En lo que hace referencia a centros residenciales, la transición del modelo de atención tradicional a otros que combinen la prestación de cuidados adecuados en ambientes como los «de casa» constituye un proceso complejo que conlleva la incorporación de muy diversas intervenciones. En primer lugar, se han de procurar el diseño de ambientes domésticos tanto comunes (cocina y comedor-estar) como privados (habitación y cuarto de baño). En segundo lugar, el personal de atención directa ha de adquirir competencias con vistas a la promoción de la independencia, autonomía y bienestar respetando las preferencias y deseos de los residentes. Por último, son necesarios cambios organizativos relativos al número y estabilidad del personal de atención directa y un estilo de gestión «de abajo a arriba», en el que se favorezcan y gestionen con eficacia las dificultades e iniciativas de los profesionales que atienden día a día a los residentes12.

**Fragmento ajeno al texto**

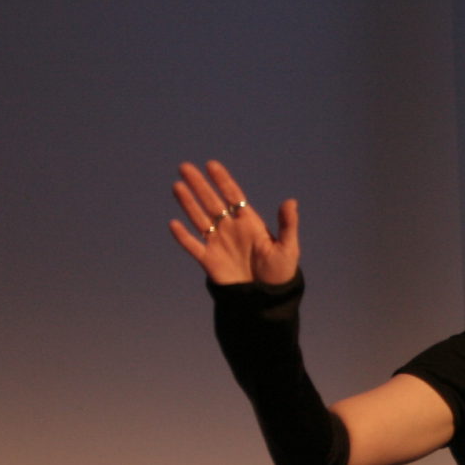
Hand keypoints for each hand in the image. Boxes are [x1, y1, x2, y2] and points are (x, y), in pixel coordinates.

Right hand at [168, 160, 299, 285]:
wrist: (266, 299)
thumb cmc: (281, 273)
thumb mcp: (288, 248)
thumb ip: (287, 225)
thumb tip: (291, 201)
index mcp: (249, 223)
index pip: (232, 196)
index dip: (222, 180)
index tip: (211, 164)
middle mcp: (230, 229)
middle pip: (211, 202)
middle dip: (199, 185)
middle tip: (185, 167)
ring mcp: (219, 243)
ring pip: (199, 219)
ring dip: (188, 203)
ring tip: (177, 186)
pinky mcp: (210, 261)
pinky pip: (193, 246)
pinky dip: (183, 237)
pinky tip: (174, 224)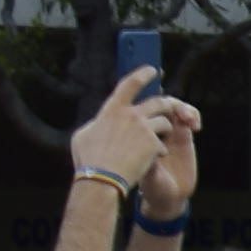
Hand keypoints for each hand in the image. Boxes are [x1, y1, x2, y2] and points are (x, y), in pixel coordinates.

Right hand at [66, 68, 169, 193]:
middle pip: (159, 102)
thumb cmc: (89, 160)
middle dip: (166, 106)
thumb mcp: (83, 135)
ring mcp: (144, 128)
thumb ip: (96, 124)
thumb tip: (100, 121)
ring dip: (163, 131)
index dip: (144, 74)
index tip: (153, 70)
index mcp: (113, 109)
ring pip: (165, 122)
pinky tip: (151, 160)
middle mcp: (131, 115)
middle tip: (167, 111)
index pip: (131, 83)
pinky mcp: (153, 143)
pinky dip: (159, 151)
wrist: (101, 179)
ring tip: (156, 142)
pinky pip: (163, 144)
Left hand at [140, 94, 201, 211]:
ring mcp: (168, 131)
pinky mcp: (184, 136)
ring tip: (190, 120)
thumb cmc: (152, 187)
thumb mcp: (147, 176)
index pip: (142, 110)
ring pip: (174, 107)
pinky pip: (189, 118)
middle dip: (170, 104)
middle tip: (181, 115)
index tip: (158, 105)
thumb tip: (147, 149)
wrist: (168, 197)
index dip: (151, 102)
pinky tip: (196, 126)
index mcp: (137, 134)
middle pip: (159, 104)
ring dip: (183, 108)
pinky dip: (193, 115)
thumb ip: (147, 162)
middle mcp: (152, 130)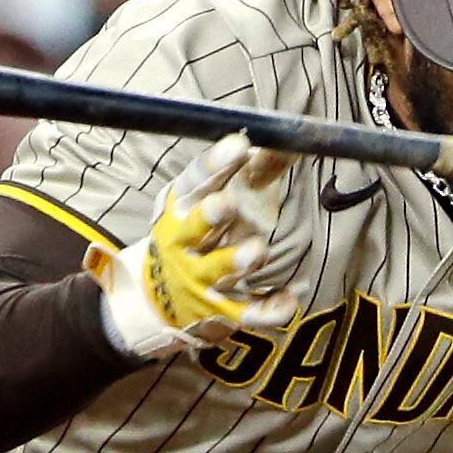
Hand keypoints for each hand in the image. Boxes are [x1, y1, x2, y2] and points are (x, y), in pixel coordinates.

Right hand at [94, 136, 322, 360]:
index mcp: (182, 206)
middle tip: (227, 204)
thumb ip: (258, 170)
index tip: (238, 145)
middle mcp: (183, 243)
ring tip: (257, 251)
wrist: (163, 298)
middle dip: (209, 216)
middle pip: (193, 228)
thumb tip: (290, 138)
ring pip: (216, 271)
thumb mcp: (222, 196)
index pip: (194, 181)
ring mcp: (199, 279)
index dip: (215, 164)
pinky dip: (268, 310)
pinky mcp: (218, 312)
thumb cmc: (204, 233)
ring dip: (235, 262)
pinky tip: (290, 299)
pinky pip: (245, 314)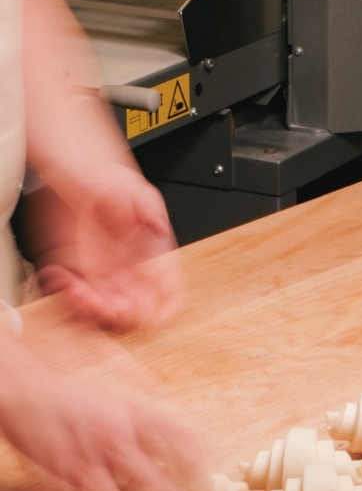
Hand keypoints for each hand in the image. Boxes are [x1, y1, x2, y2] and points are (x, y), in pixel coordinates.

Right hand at [0, 332, 207, 490]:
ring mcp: (86, 459)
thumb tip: (191, 434)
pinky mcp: (60, 475)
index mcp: (134, 415)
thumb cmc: (77, 396)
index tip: (210, 487)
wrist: (24, 389)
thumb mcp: (122, 396)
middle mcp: (115, 437)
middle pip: (157, 484)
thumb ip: (154, 416)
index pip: (182, 443)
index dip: (201, 470)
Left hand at [28, 165, 183, 330]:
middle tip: (104, 302)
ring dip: (91, 310)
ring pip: (107, 312)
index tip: (149, 315)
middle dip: (121, 315)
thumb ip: (146, 208)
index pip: (172, 295)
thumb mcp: (133, 189)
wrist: (77, 175)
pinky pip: (80, 299)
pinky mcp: (82, 276)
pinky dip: (69, 296)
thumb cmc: (110, 180)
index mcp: (155, 258)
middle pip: (137, 312)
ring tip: (78, 292)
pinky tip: (61, 278)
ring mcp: (108, 277)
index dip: (166, 311)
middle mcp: (133, 273)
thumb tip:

Por otro lado, desde la perspectiva de la intervención gerontológica, la implantación de este modelo pone de manifiesto la necesidad de desarrollar en las residencias nuevos procedimientos y estrategias de evaluación e intervención. Especial atención merecen desde esta perspectiva la identificación de valores, preferencias e intereses de las personas y cómo pueden ser considerados en la atención profesionalizada, el desarrollo de actividades significativas de la vida cotidiana con valor terapéutico, y el diseño de entornos físicos y sociales adecuados a personas con diferentes necesidades de apoyo13,14. En último lugar, el actual interés que se está despertando hacia la puesta en marcha de estas nuevas formas de atención supone, en nuestro país, una oportunidad para superar «la brecha» existente en muchas iniciativas de intervención en el ámbito del envejecimiento, entre la investigación y el ámbito aplicado. En este momento en el que en nuestro contexto se están iniciando o, planificando diferentes transformaciones en el modelo de atención, sería especialmente conveniente obtener información de sus resultados, con el fin de documentar su eficacia, limitaciones, y proponer en su caso nuevas perspectivas para continuar avanzando en propuestas de atención ajustadas a las preferencias y necesidades de las personas y sensibles a las particularidades culturales del entorno en el que desarrollan.
En definitiva, el itinerario de cambio e identificación de otras formas de planificar la intervención y la vida cotidiana de las personas que necesitan ayuda, requiere, en base a todo lo expuesto, un abordaje riguroso, y una revisión en profundidad del actual modelo residencial. Estamos ante un nuevo reto: un cambio cultural, sostenible, que responda realmente a las expectativas de las personas que hoy y en el futuro deseamos ser atendidas con profesionalidad, pero «como en casa». Sería un error banalizar iniciativas de las que tenemos evidencia por no asumir los riesgos y las resistencias que siempre acompañan a los cambios. Es nuestra oportunidad.